Only an hour’s drive from Wild Thyme is the rock monastery at Ivanov. It is a complex of caves and rock cut churches set in the beautiful limestone gorge of the river Lom. Today it is part of the Rusenski Lom Natioanl Park but there is much more to the site than just scenery.
Several of the churches are decorated with the most fantastic religious paintings. They date from the thirteenth and fourteenth centuries, just before the Ottoman conquest of Bulgaria, when the Bulgarian church was linked closely to the Greek speaking world and the city of Byzantium. One of the scenes shows Jesus and the disciples at the Last Supper but was painted at least a century before Leonardo da Vinci’s famous painting of the same scene.
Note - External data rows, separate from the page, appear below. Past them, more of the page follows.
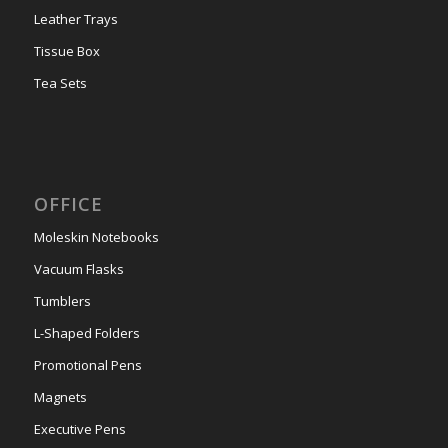
Leather Trays
Tissue Box
Tea Sets
OFFICE
Moleskin Notebooks
Vacuum Flasks
Tumblers
L-Shaped Folders
Promotional Pens
Magnets
Executive Pens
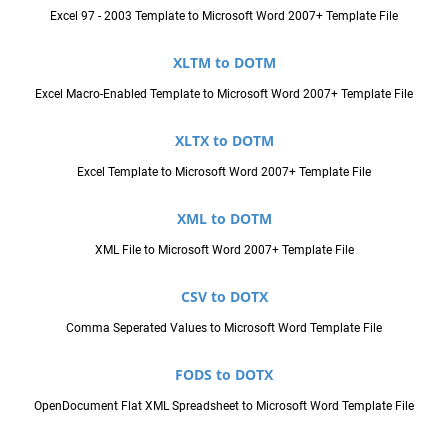
Excel 97 - 2003 Template to Microsoft Word 2007+ Template File
XLTM to DOTM
Excel Macro-Enabled Template to Microsoft Word 2007+ Template File
XLTX to DOTM
Excel Template to Microsoft Word 2007+ Template File
XML to DOTM
XML File to Microsoft Word 2007+ Template File
CSV to DOTX
Comma Seperated Values to Microsoft Word Template File
FODS to DOTX
OpenDocument Flat XML Spreadsheet to Microsoft Word Template File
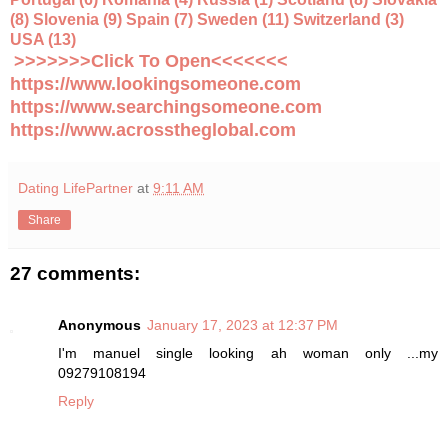
(8) Slovenia (9) Spain (7) Sweden (11) Switzerland (3)
USA (13)
>>>>>>>Click To Open<<<<<<<
https://www.lookingsomeone.com
https://www.searchingsomeone.com
https://www.acrosstheglobal.com
Dating LifePartner
at
9:11 AM
Share
27 comments:
Anonymous
January 17, 2023 at 12:37 PM
I'm manuel single looking ah woman only ...my
09279108194
Reply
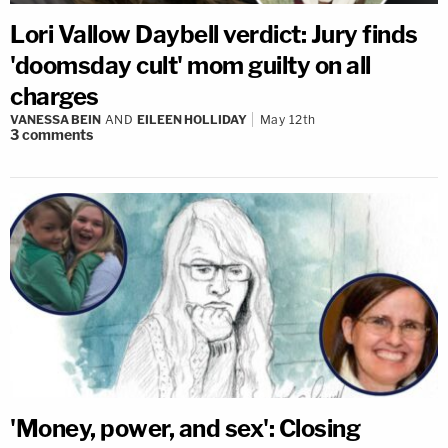
Lori Vallow Daybell verdict: Jury finds
'doomsday cult' mom guilty on all
charges
VANESSA BEIN
AND
EILEEN HOLLIDAY
May 12th
3
comments
'Money, power, and sex': Closing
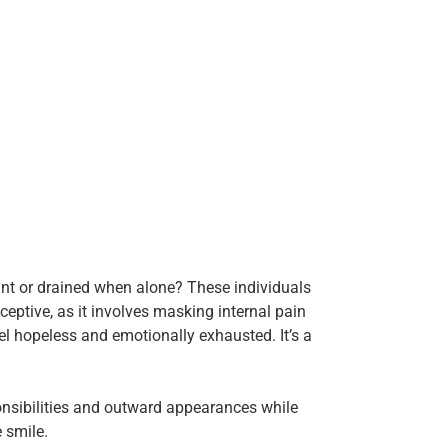
nt or drained when alone? These individuals
eceptive, as it involves masking internal pain
l hopeless and emotionally exhausted. It’s a
ponsibilities and outward appearances while
e smile.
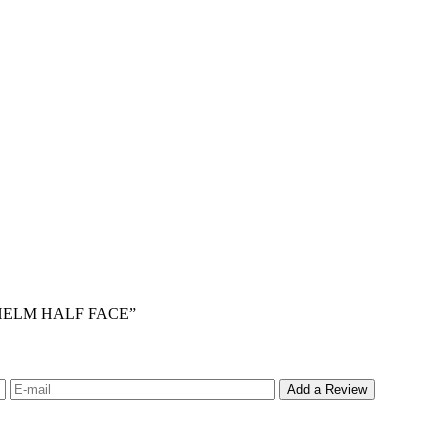
S HELM HALF FACE”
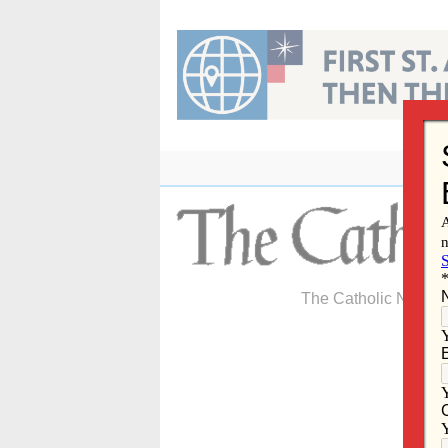
Skip
to
content
The Catholic Newspa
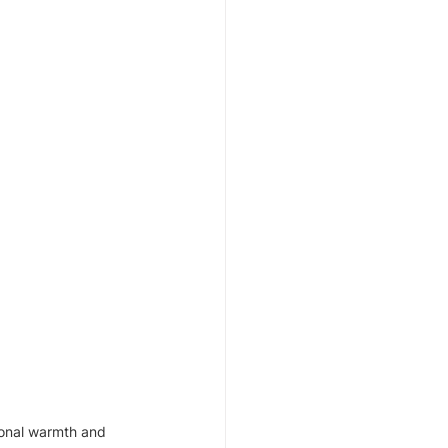
ional warmth and 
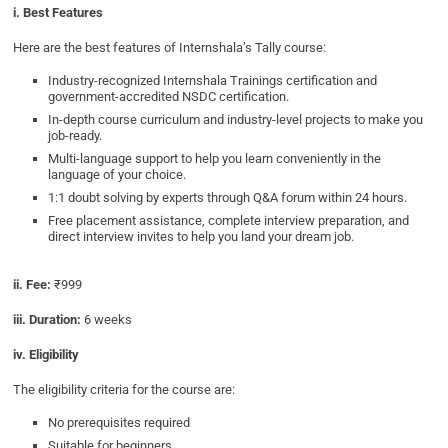
i. Best Features
Here are the best features of Internshala’s Tally course:
Industry-recognized Internshala Trainings certification and
government-accredited NSDC certification.
In-depth course curriculum and industry-level projects to make you
job-ready.
Multi-language support to help you learn conveniently in the
language of your choice.
1:1 doubt solving by experts through Q&A forum within 24 hours.
Free placement assistance, complete interview preparation, and
direct interview invites to help you land your dream job.
ii. Fee:
₹999
iii. Duration:
6 weeks
iv. Eligibility
The eligibility criteria for the course are:
No prerequisites required
Suitable for beginners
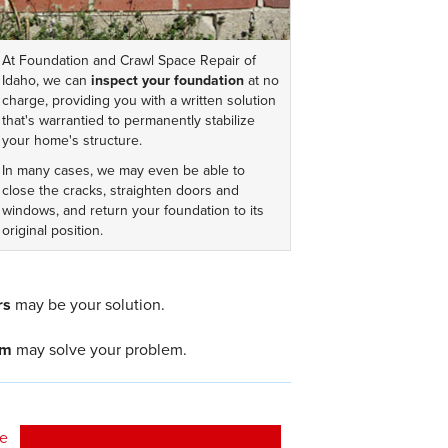
At Foundation and Crawl Space Repair of
Idaho, we can
inspect your foundation
at no
charge, providing you with a written solution
that's warrantied to permanently stabilize
your home's structure.
In many cases, we may even be able to
close the cracks, straighten doors and
windows, and return your foundation to its
original position.
rs
may be your solution.
em
may solve your problem.
ee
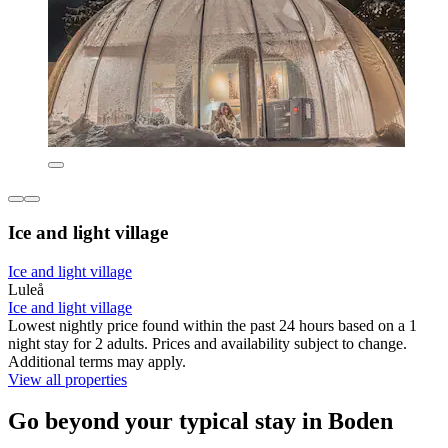
Ice and light village
Ice and light village
Luleå
Ice and light village
Lowest nightly price found within the past 24 hours based on a 1
night stay for 2 adults. Prices and availability subject to change.
Additional terms may apply.
View all properties
Go beyond your typical stay in Boden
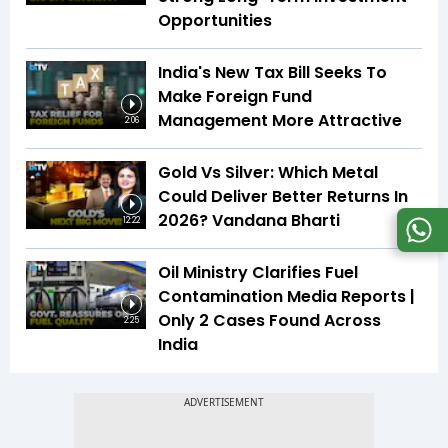
Opportunities
India's New Tax Bill Seeks To
Make Foreign Fund
Management More Attractive
2:06
Gold Vs Silver: Which Metal
Could Deliver Better Returns In
2026? Vandana Bharti
12:22
Oil Ministry Clarifies Fuel
Contamination Media Reports |
Only 2 Cases Found Across
2:25
India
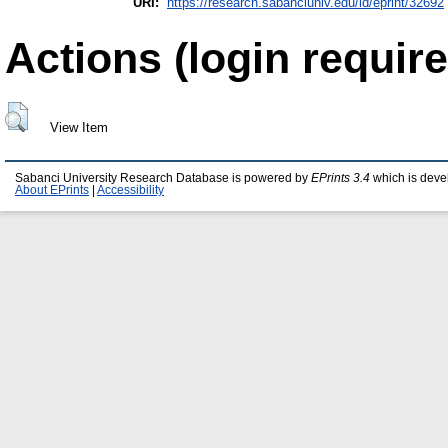
URI:
https://research.sabanciuniv.edu/id/eprint/32692
Actions (login require
View Item
Sabanci University Research Database is powered by
EPrints 3.4
which is deve
About EPrints
|
Accessibility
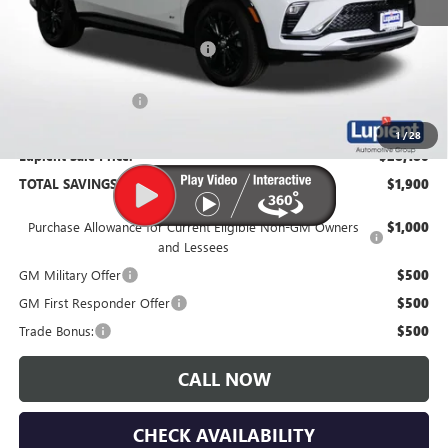
MSRP:
$30,080
Price Reduction Below MSRP:
-$2,250
Documentation Fee
$350
1
/
28
Lupient Sale Price:
$28,180
TOTAL SAVINGS:
$1,900
Purchase Allowance for Current Eligible Non-GM Owners
$1,000
and Lessees
GM Military Offer
$500
GM First Responder Offer
$500
Trade Bonus:
$500
CALL NOW
CHECK AVAILABILITY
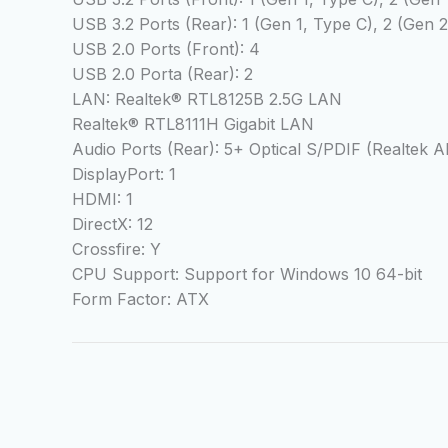
USB 3.2 Ports (Rear): 1 (Gen 1, Type C), 2 (Gen 
USB 2.0 Ports (Front): 4
USB 2.0 Porta (Rear): 2
LAN: Realtek® RTL8125B 2.5G LAN
Realtek® RTL8111H Gigabit LAN
Audio Ports (Rear): 5+ Optical S/PDIF (Realtek
DisplayPort: 1
HDMI: 1
DirectX: 12
Crossfire: Y
CPU Support: Support for Windows 10 64-bit
Form Factor: ATX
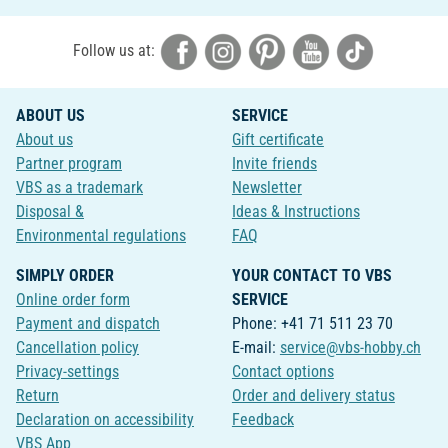
Follow us at:
ABOUT US
SERVICE
About us
Gift certificate
Partner program
Invite friends
VBS as a trademark
Newsletter
Disposal &
Ideas & Instructions
Environmental regulations
FAQ
SIMPLY ORDER
YOUR CONTACT TO VBS
Online order form
SERVICE
Payment and dispatch
Phone: +41 71 511 23 70
Cancellation policy
E-mail:
service@vbs-hobby.ch
Privacy-settings
Contact options
Return
Order and delivery status
Declaration on accessibility
Feedback
VBS App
The whole valley is littered with caves where monks practised a strange form of meditation where they sat alone inside the cave and repeated a short prayer over and over again. They chose this place because it was peaceful and the rock formations so spectacular but also because it was relatively close to Veliko Tarnovo where the Bulgarian Tsars were based. Two of these rulers are pictured in colour on the cave walls as they provided the funds for most of the paintings.
The little known rock monastery at Krepcha has interesting wall etchings. These include probably the earliest surviving Cyrillic insciption as well as runic and Hebrew characters.